When reviewing the abdominal CT, nine patients had less than 400mL of free fluid in the peritoneal cavity, all of them negative by FAST. The values ​​obtained by the USET® of sensitivity, specificity, positive predictive value (PPV), negative predictive value (NPV), accuracy (A), positive likelihood ratio (PLR) and negative likelihood ratio (NLR) for all patients with FPF and for those with a significant amount of free peritoneal fluid (SAFPF>400mL) are shown in table 2.

Table 2 Association of FAST in the assessment of all patients with free peritoneal fluid (FPF) x significant amount of FPF (SAFPF ) 

Variable All FPF SAFPF
Sensitivity 67.5 87
Specificity 98.7 98.8
Accuracy 88 95.7
Positive predictive value 96.4 96.4
Negative predictive value 85.4 95.5
PLR* 49.7 72.5
NLR** 0.33 0.1

*PLR: Positive Likelihood Ratio; **NLR: Negative Likelihood Ratio.

Forty-five patients (38.4%) had a shock index9 (SI) ≥0.9 on admission.
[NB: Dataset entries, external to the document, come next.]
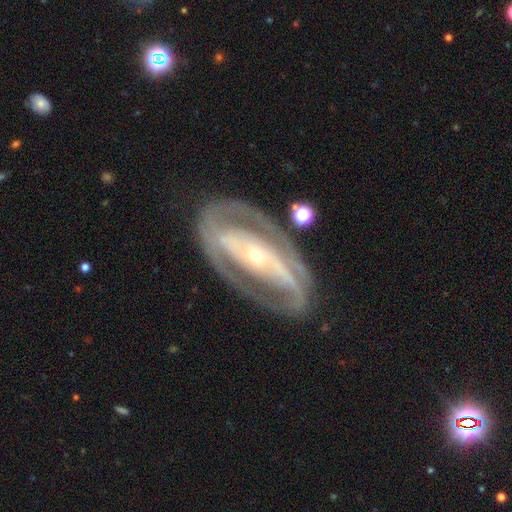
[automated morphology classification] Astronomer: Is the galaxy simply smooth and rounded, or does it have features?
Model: featured or disk — 86%.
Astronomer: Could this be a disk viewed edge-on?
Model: no — 91%.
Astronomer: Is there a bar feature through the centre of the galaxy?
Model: strong — 48% (runner-up: no, 33%).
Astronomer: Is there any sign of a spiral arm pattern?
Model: yes — 73%.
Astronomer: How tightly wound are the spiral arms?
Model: tight — 50% (runner-up: medium, 35%).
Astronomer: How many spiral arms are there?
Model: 2 — 74%.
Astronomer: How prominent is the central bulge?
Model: small — 70%.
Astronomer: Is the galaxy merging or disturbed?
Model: none — 74%.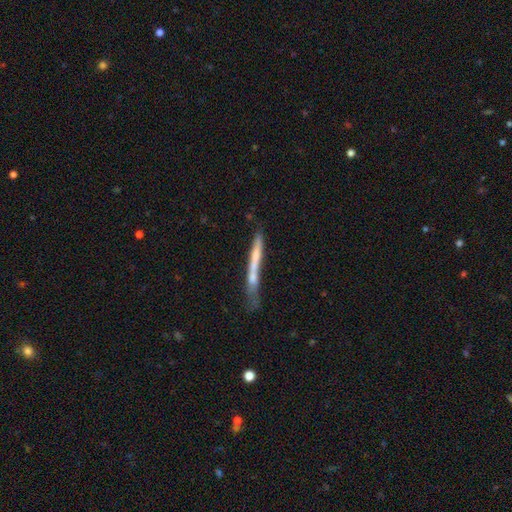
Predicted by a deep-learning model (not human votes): Morphology: type=featured or disk (48%); merging=none (50%).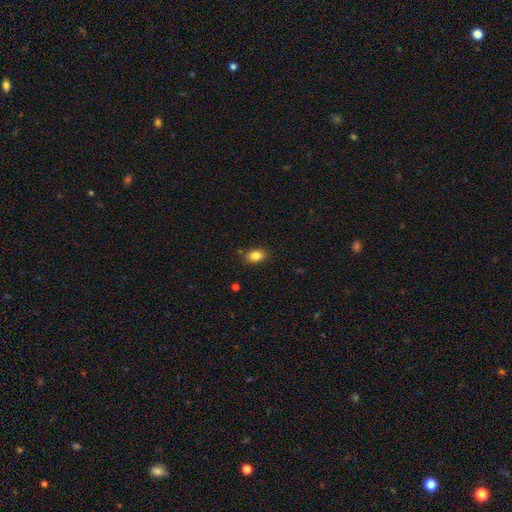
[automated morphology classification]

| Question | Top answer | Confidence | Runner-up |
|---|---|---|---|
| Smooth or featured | smooth | 85% | star or artifact (10%) |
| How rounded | in between | 77% | round (21%) |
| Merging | none | 86% | minor disturbance (10%) |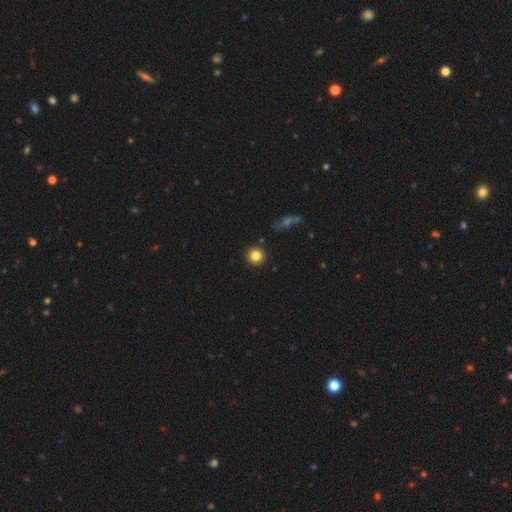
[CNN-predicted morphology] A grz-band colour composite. It shows a smooth galaxy with no disk features (83%) that is round (94%). Merging: none (91%).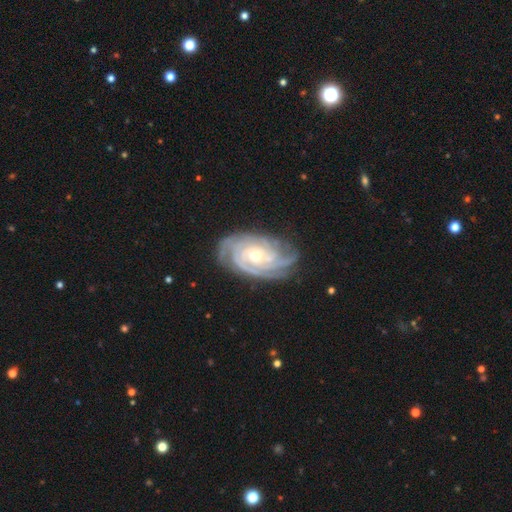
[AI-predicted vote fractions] Morphology: type=featured or disk (91%); edge-on=no (97%); bar=no (69%); spiral arms=yes (98%); winding=tight (78%); arm count=4 (28%); bulge=moderate (51%); merging=none (78%).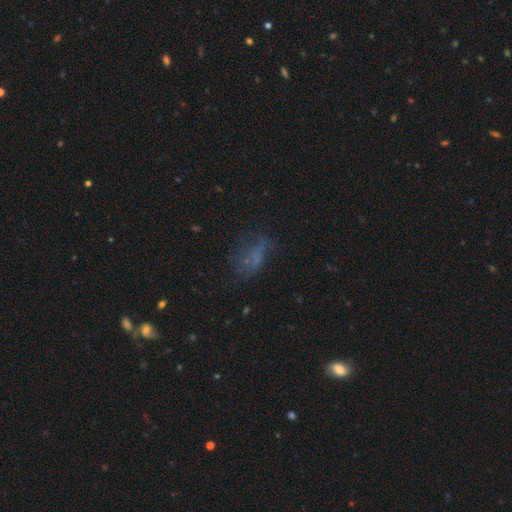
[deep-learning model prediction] A smooth galaxy with no disk features (48%).

Vote fractions:
- Smooth or featured? smooth: 48% / featured or disk: 28% / star or artifact: 24%
- Merging? none: 47% / major disturbance: 27% / minor disturbance: 22% / merger: 4%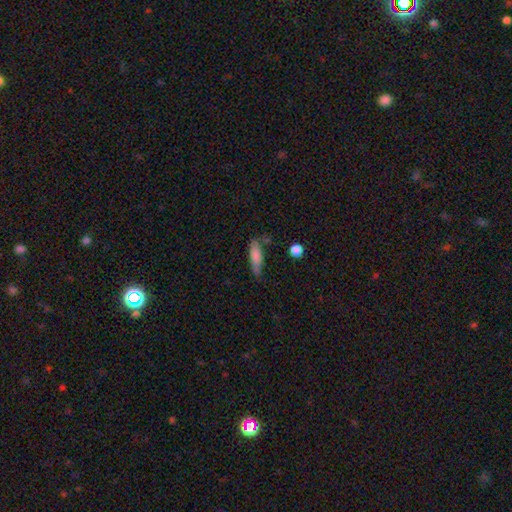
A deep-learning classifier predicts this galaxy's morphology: Smooth or featured?
  - smooth: 78% *
  - featured or disk: 14%
  - star or artifact: 7%
How rounded?
  - cigar-shaped: 57% *
  - in between: 41%
  - round: 2%
Merging?
  - none: 58% *
  - minor disturbance: 29%
  - major disturbance: 7%
  - merger: 6%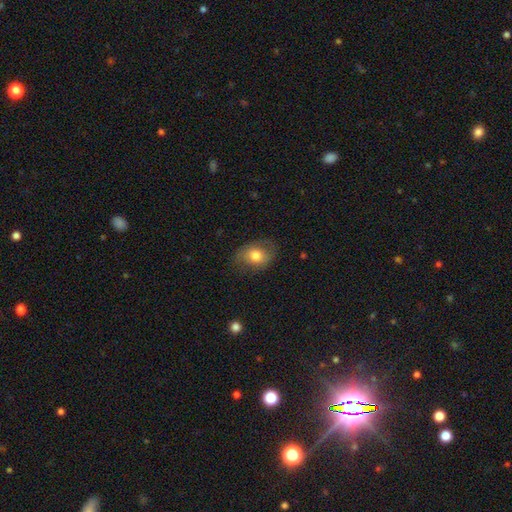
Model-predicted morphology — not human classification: smooth_or_featured: smooth (p=0.69) [alt: featured or disk p=0.23]
how_rounded: in between (p=0.67) [alt: round p=0.31]
merging: none (p=0.71) [alt: minor disturbance p=0.20]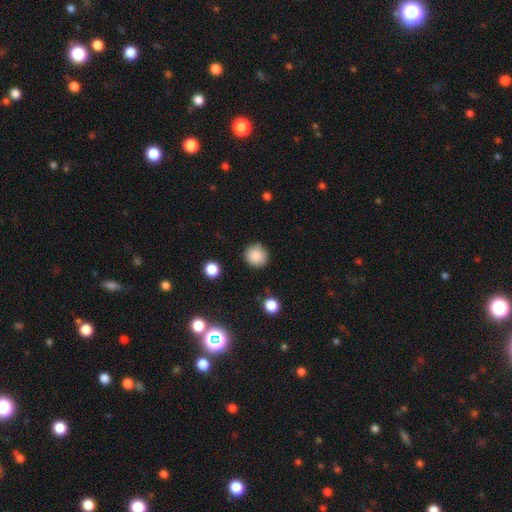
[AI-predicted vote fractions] smooth 86%, star or artifact 9%, featured or disk 4%. Down the decision tree: how rounded — round (92%); merging — none (84%).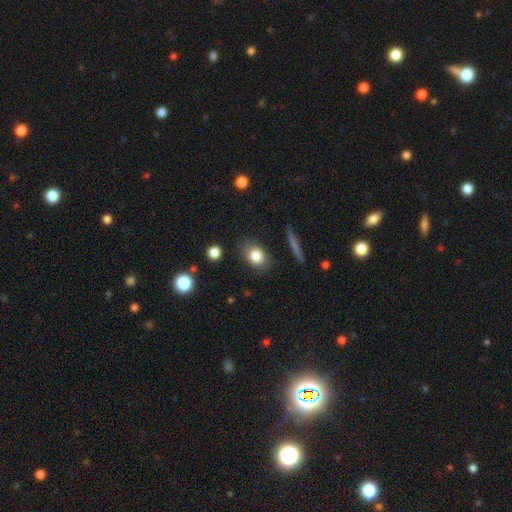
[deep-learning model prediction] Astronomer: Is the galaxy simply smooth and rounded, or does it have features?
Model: smooth — 81%.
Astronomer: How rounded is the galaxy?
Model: in between — 64%.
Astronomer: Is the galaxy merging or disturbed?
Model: none — 82%.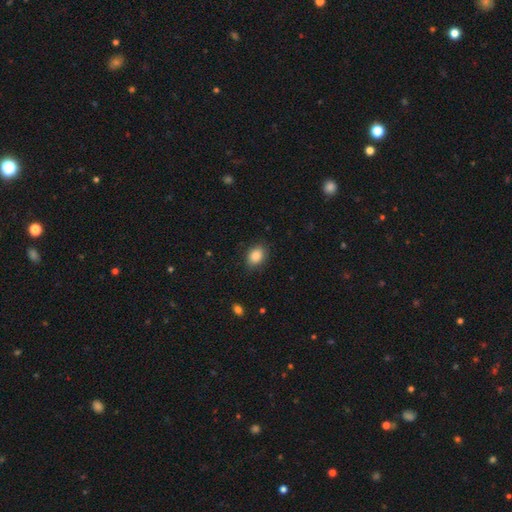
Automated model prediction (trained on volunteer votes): smooth 87%, star or artifact 8%, featured or disk 5%. Down the decision tree: how rounded — in between (69%); merging — none (82%).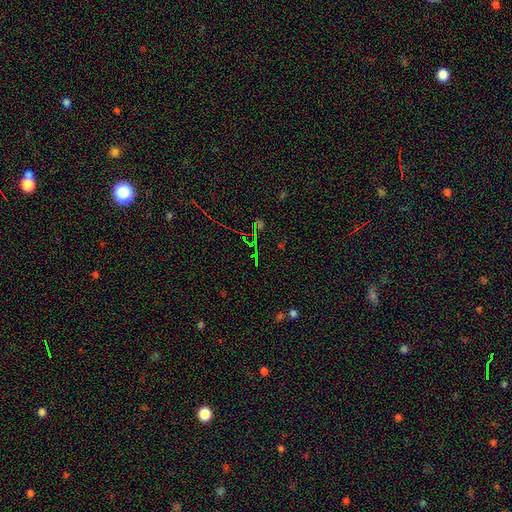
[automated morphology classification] Smooth or featured?
  - star or artifact: 73% *
  - smooth: 15%
  - featured or disk: 12%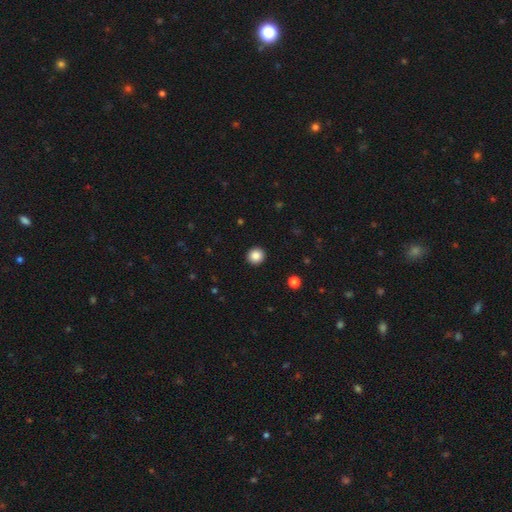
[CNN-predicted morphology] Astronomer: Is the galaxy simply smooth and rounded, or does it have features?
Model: smooth — 87%.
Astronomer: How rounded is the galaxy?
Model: round — 92%.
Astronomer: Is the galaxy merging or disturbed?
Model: none — 93%.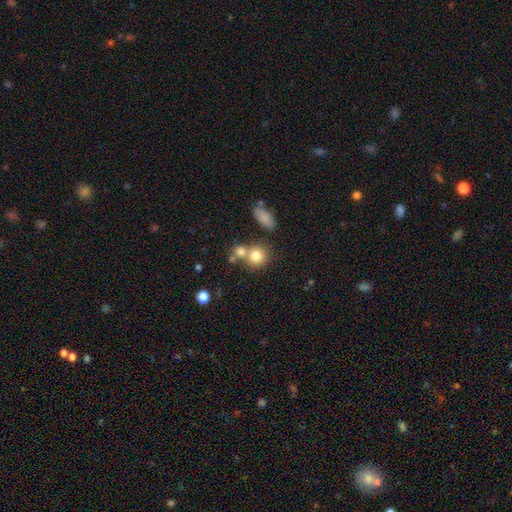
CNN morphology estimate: smooth_or_featured: smooth (p=0.78) [alt: featured or disk p=0.11]
how_rounded: round (p=0.80) [alt: in between p=0.18]
merging: none (p=0.49) [alt: merger p=0.37]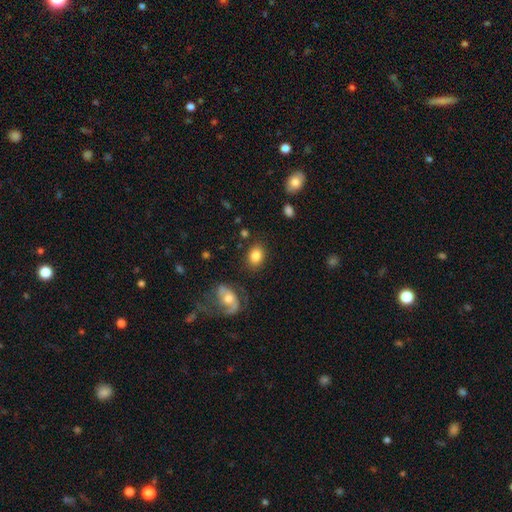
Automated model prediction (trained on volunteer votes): smooth-or-featured: smooth: 82% | featured or disk: 10% | star or artifact: 8%
  how-rounded: in between: 64% | round: 35% | cigar-shaped: 1%
  merging: none: 81% | minor disturbance: 11% | major disturbance: 4% | merger: 3%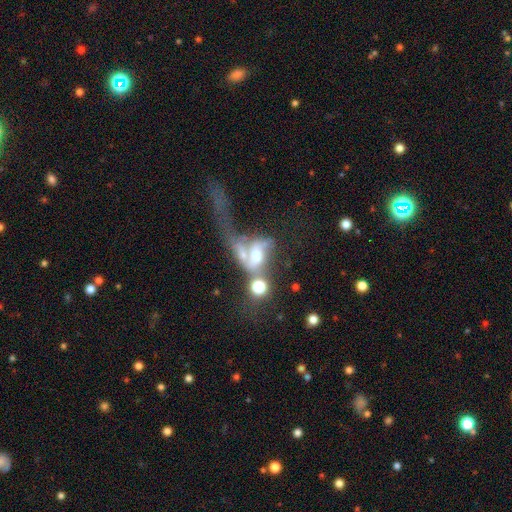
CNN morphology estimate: Q: Smooth or featured?
A: featured or disk (50%); runner-up: smooth (35%)
Q: Edge-on disk?
A: no (88%); runner-up: yes (12%)
Q: Merging?
A: merger (55%); runner-up: major disturbance (29%)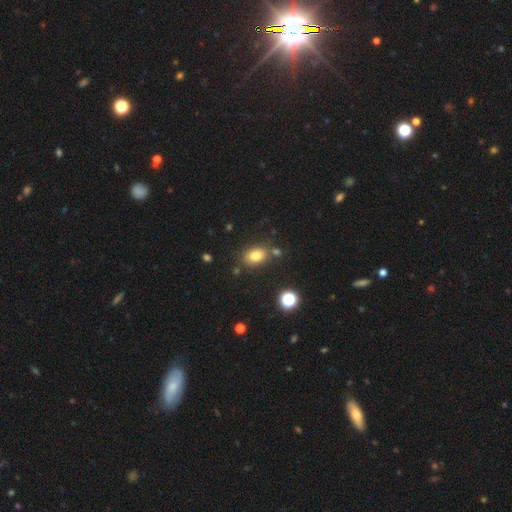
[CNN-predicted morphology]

All patients (27) with a positive FAST had SI≥0.9. There was an association between SI≥0.9 and the presence of positive CS or positive FAST (both p<0.0001). Fifteen patients, of 27 with positive FAST and SI≥0.9, were immediately submitted to surgery for bleeding treatment, without undergoing additional tests.

All patients with positive FAST (27) underwent CT or surgery in comparison to 13 (15%) patients with negative FAST for FPF (p<0.0001).


Trauma is the third cause of death in the Brazilian population and the main one in individuals under 40 years of age2. In the present study, the age group was consistent, with a higher prevalence of blunt trauma and male individuals. The accurate and rapid diagnosis of abdominal bleeding can be difficult, particularly in blunt trauma cases1,4. In the present study, it was demonstrated that the training of emergency physicians through a basic ultrasound course and the device availability in the emergency room was sufficient to obtain examinations with sensitivity and specificity values ​​similar to those of skilled professionals (>100 FAST exams)1,4. The examination was particularly useful in patients with evidence of FPF (positive FAST) and hemodynamic instability (IC≥0.9), allowing the decision-making to perform surgery immediately, based on the initial abdominal assessment.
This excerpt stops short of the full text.